Recurrent Innovation at Genes Required for Telomere Integrity in Drosophila

Abstract

Telomeres are nucleoprotein complexes at the ends of linear chromosomes. These specialized structures ensure genome integrity and faithful chromosome inheritance. Recurrent addition of repetitive, telomere-specific DNA elements to chromosome ends combats end-attrition, while specialized telomere-associated proteins protect naked, double-stranded chromosome ends from promiscuous repair into end-to-end fusions. Although telomere length homeostasis and end-protection are ubiquitous across eukaryotes, there is sporadic but building evidence that the molecular machinery supporting these essential processes evolves rapidly. Nevertheless, no global analysis of the evolutionary forces that shape these fast-evolving proteins has been performed on any eukaryote. The abundant population and comparative genomic resources of Drosophila melanogaster and its close relatives offer us a unique opportunity to fill this gap. Here we leverage population genetics, molecular evolution, and phylogenomics to define the scope and evolutionary mechanisms driving fast evolution of genes required for telomere integrity. We uncover evidence of pervasive positive selection across multiple evolutionary timescales. We also document prolific expansion, turnover, and expression evolution in gene families founded by telomeric proteins. Motivated by the mutant phenotypes and molecular roles of these fast-evolving genes, we put forward four alternative, but not mutually exclusive, models of intra-genomic conflict that may play out at very termini of eukaryotic chromosomes. Our findings set the stage for investigating both the genetic causes and functional consequences of telomere protein evolution in Drosophila and beyond.

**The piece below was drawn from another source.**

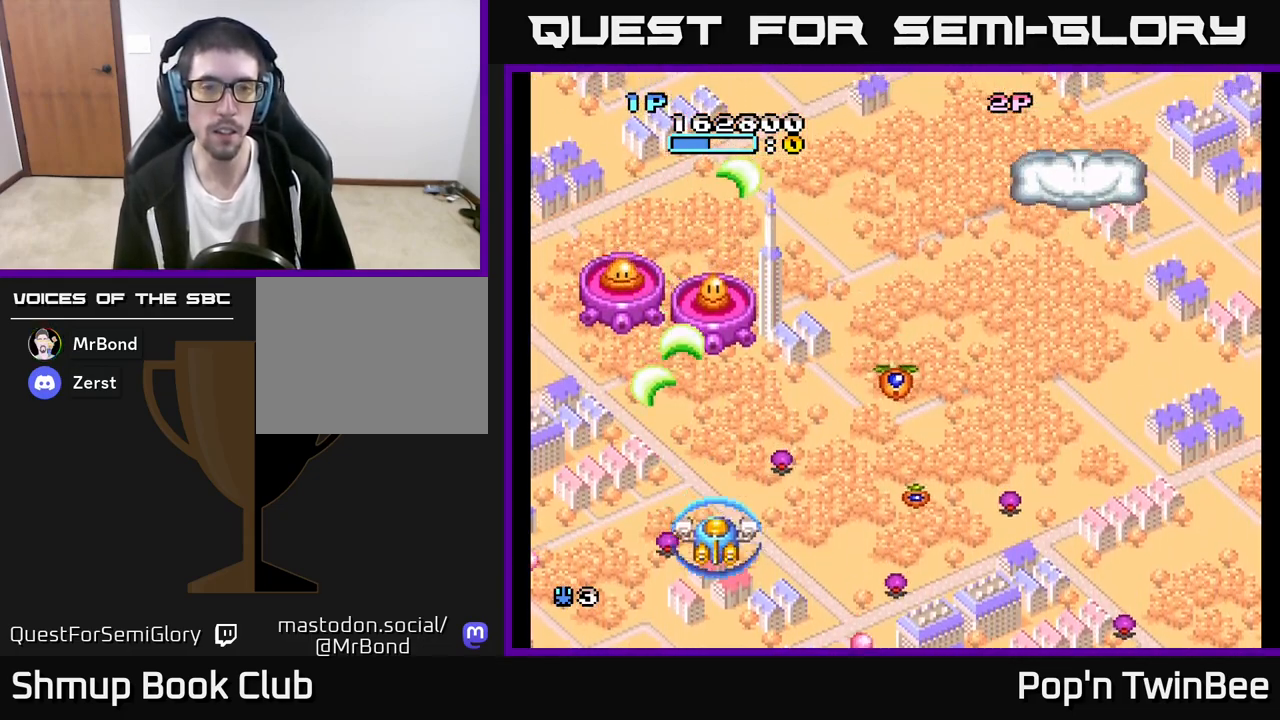
{"buttons": ["A", "X", "DPAD_DOWN"], "left_stick": "center", "right_stick": "center"}
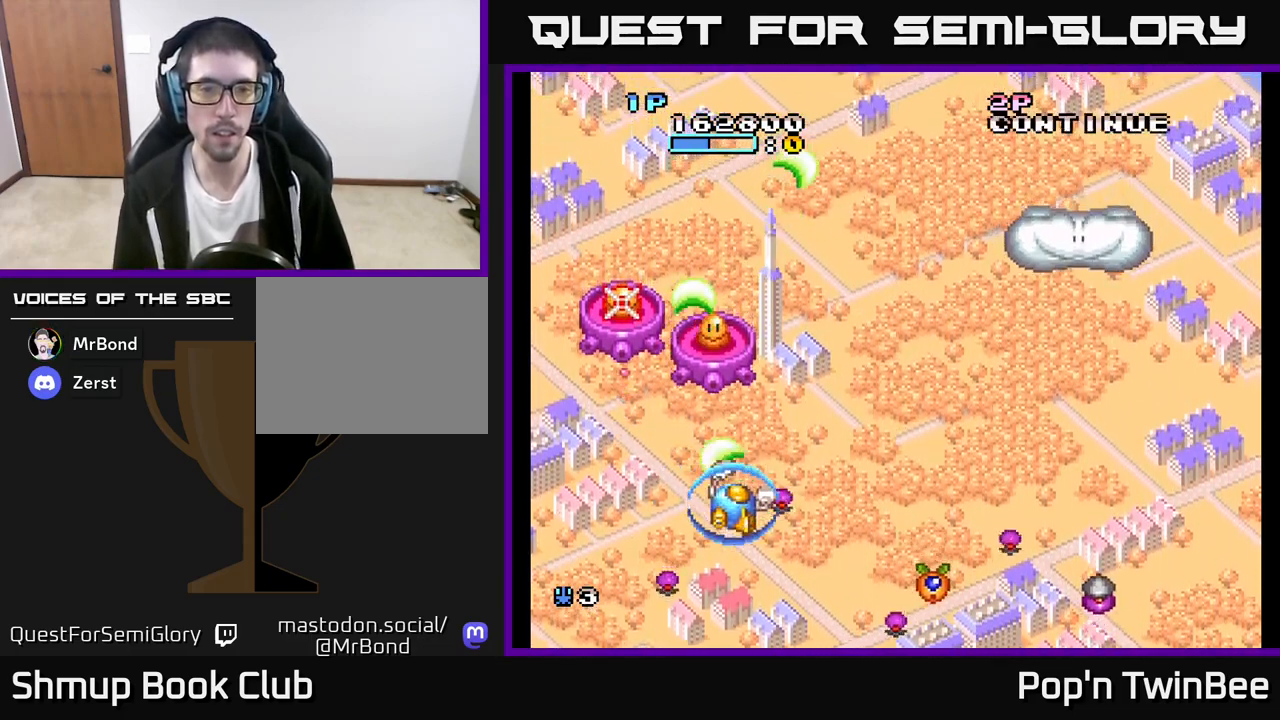
{"buttons": ["DPAD_RIGHT"], "left_stick": "center", "right_stick": "center", "events": [[100, "DPAD_DOWN", "up"], [100, "X", "up"], [167, "X", "down"], [250, "X", "up"], [300, "DPAD_DOWN", "down"], [333, "X", "down"], [350, "DPAD_RIGHT", "down"], [433, "DPAD_DOWN", "up"], [450, "X", "up"], [500, "A", "up"]]}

Keywords: Drosophila; gene turnover; positive selection; telomere; terminin.; transposable element.

Fig. 1

Two estimates of adaptive evolution across mutant classes and broadly defined molecular functions. dN = rate of nonsynonymous substitutions, dS = rate of synonymous substitutions. α refers to the proportion of adaptive sites. (MWU test of gene groups compared with all genes: *P < 0.05, **P < 0.01, ***P < 0.001).

Fig. 2

Results of phylogenomic analysis across the melanogaster group. Bayesian phylogenetic trees constructed from alignable regions of (A) HipHop-like genes, (B) caravaggio-like genes, and (C) nucleosome assembly protein 1-like genes. Paralog gene names refer to the parent gene and cytolocation in the syntenic region of D. melanogaster. (D) Syntenic locations of parent and daughter genes across the D. melanogaster reference chromosomes. (E) Birth (solid arrow) and death (dotted line arrow) events inferred by and mapped onto species tree. Posterior probabilities > 0.70 indicated on branches and only for nodes of interest.

Fig. 3

Expression evolution across parent and daughter telomere integrity genes. (A) Gene families founded by Hiphop, (B) cav, and (C) nap-1 RT-PCR products amplified with species- and gene-specific primers (left) across a panel of adult tissues (H = head, O = ovaries, C = remaining carcass, T = testis). *Refers to the smaller isoform of two detected across all tissues.

Fig. 4

Models of intra-genomic conflict proposed to drive telomere protein evolution. Under the Interference model, the selfish element (red box) sabotages the alternative allele, in this case, the sperm that did not inherit the element (yellow chromosome). These sperm either fail to mature or paternal chromosomes mis-segregate in the early embryo. Under the overproliferation model, (1) escaped telomere-restricted transposable elements (red triangles) invade the chromosome end and/or the chromosome interior or (II) the DNA repair process is hijacked in one of two ways: a selfish element (red box) hijacks Break-Induced-Replication (BIR) such that the purple chromosome telomere recurrently serves as the donor sequence for telomere capture either on the homologous chromosome or even non-homologous chromosomes. Alternatively, a telomere-specialized transposable elements opportunistically inserts at an internal double stranded break. Under the Meiotic Drive model, the selfish element migrates to the egg position rather than to the polar bodies that are not transmitted to the next generation. Meiosis I or II may be hijacked.